Cllr Anne McCaffrey said: “Obviously this year, with a £25m shortfall facing us in terms of balancing our budget for next year, we need to proceed with caution. I do understand the reverse argument that says we need to embrace this new technology and cost avoidance.”
She added: “It does feel like we’re putting the cart before the horse. We’ve got big decisions to make on 29 February. And the more decisions we make ahead of that is going to have implications on how many teachers we lose, how many things we stop doing, so we do need to make the right decisions at the right place (time).”
Councillors blame the ‘outdated and unfair’ Welsh Government funding formula for Conwy’s 2% local government settlement rise, this comparing to the Welsh average increase of 3.1%.

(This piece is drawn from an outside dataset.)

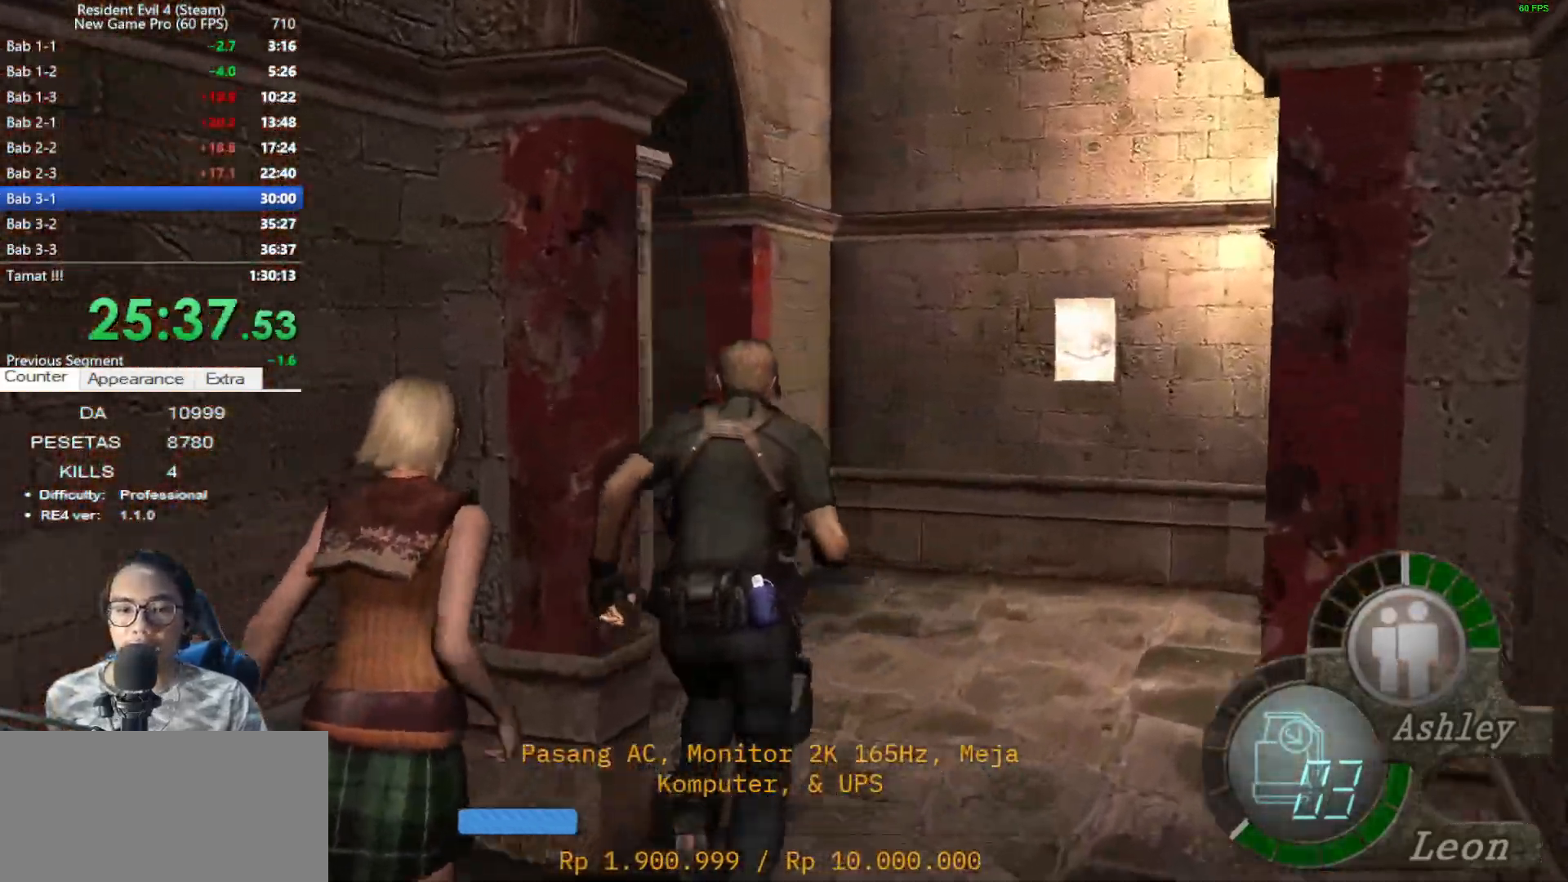
{"keys": ["a", "shift", "w"], "mouse": [], "events": [[17, "a", "up"], [150, "a", "down"]]}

Schools could again see another budget cut of 5% or higher whilst Conwy is struggling to pay a social service bill for one of the oldest populations in the UK.
Cuts are proposed across the board with libraries, public toilets, and garden waste collection services all likely to be affected – and much more.
Consequently, the council has modelled for a council tax rise of 8%, 9%,10%, and 11%, with the final sum set to be agreed on February 29 as the authority faces a £25m black hole.
Leader Cllr Charlie McCoubrey said the £1.575m grant would be used to buy some electric vehicles but the council needed to have both traditional diesel and electric vehicles to serve the recycling needs of the county.
“We have a commitment to our carbon reduction,” he said.
“There is a place for electric vehicles, but we need to recognise in a rural area with our topography and the distances involved and the lack of charging infrastructure that it’s not something we are going to get to overnight, and we have to maintain those service levels.”
Officers warned councillors it was a take-it-or-leave-it grant offer, and Cllr Nigel Smith said the council needed to take the money or face paying for the vehicles themselves when a van broke down.
Cllr Chris Hughes proposed councillors voted in favour of accepting the grant. This was seconded by Cllr McCoubrey, and councillors voted in favour of accepting the grant.